Volgograd, comme Coventry ou Hiroshima, fait partie du réseau international des cités martyres de la Seconde Guerre mondiale. L’ex-Stalingrad, auquel François Mitterrand a décerné la Légion d’honneur en 1984, est l’otage de son histoire tragique. La bataille de Stalingrad regroupe en réalité une succession de combats qui se sont tenus entre le 17 juillet 1942 et le 3 février 1943 dans la ville du même nom et à ses alentours. La défaite allemande marque le début du retournement de la Seconde Guerre mondiale vers la victoire des Alliés.

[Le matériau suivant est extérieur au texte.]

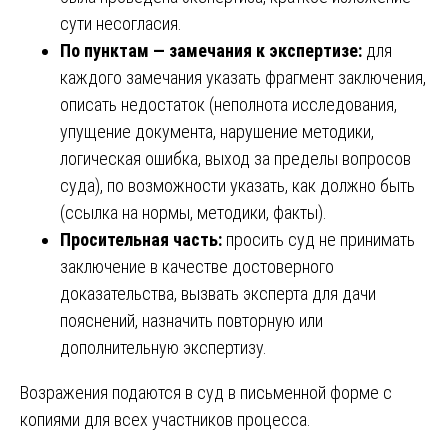
сути несогласия.
По пунктам — замечания к экспертизе:
для
каждого замечания указать фрагмент заключения,
описать недостаток (неполнота исследования,
упущение документа, нарушение методики,
логическая ошибка, выход за пределы вопросов
суда), по возможности указать, как должно быть
(ссылка на нормы, методики, факты).
Просительная часть:
просить суд не принимать
заключение в качестве достоверного
доказательства, вызвать эксперта для дачи
пояснений, назначить повторную или
дополнительную экспертизу.
Возражения подаются в суд в письменной форме с
копиями для всех участников процесса.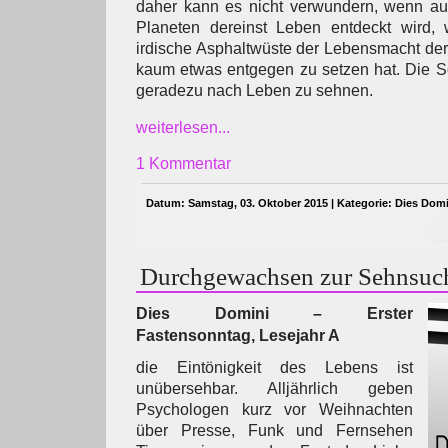
daher kann es nicht verwundern, wenn au
Planeten dereinst Leben entdeckt wird,
irdische Asphaltwüste der Lebensmacht de
kaum etwas entgegen zu setzen hat. Die S
geradezu nach Leben zu sehnen.
weiterlesen...
1 Kommentar
Datum: Samstag, 03. Oktober 2015 | Kategorie:
Dies Domi
Durchgewachsen zur Sehnsuc
Dies Domini – Erster
Fastensonntag, Lesejahr A
die Eintönigkeit des Lebens ist
unübersehbar. Alljährlich geben
Psychologen kurz vor Weihnachten
über Presse, Funk und Fernsehen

La bataille est tous les livres d’Histoire autant en Occident qu’en Russie. Cela dit, Stalingrad ne constitue pas la fin des victoires allemandes et le retournement de la guerre s’est aussi  joué à Guadalcanal, dans le Pacifique, où les Américains ont écrasé les Japonais ainsi qu’en Afrique du Nord, avec l’opération Torch, le premier débarquement allié puis la victoire d’El Alamein, remportée par les Anglais face à l’Afrika Korps d’Erwin Rommel

Aujourd’hui en Russie, la bataille est devenue un véritable objet de propagande. Les cérémonies des dernières années célébrant Stalingrad sont bien plus pompeuses qu’à l’époque soviétique. Cette année, la mémoire de cette boucherie est difficilement dissociable de celle qui se produit depuis presque un an en Ukraine à l’initiative de Moscou.

Un article de l'Almanach international des éditions BiblioMonde

 

Staline va bien, il se porte même de mieux en mieux. À Volgograd, face au musée, une statue du « petit père des peuples » a été inaugurée ce 1er février. Le dictateur soviétique y figure (au centre), entre Georgy Zhukov et Alexander Vasilevsky, les deux héros de la bataille de Stalingrad.

À Paris, la célèbre victoire a été commémorée par un groupuscule de communistes prorusses, le PRCF, au métro Stalingrad bien sûr.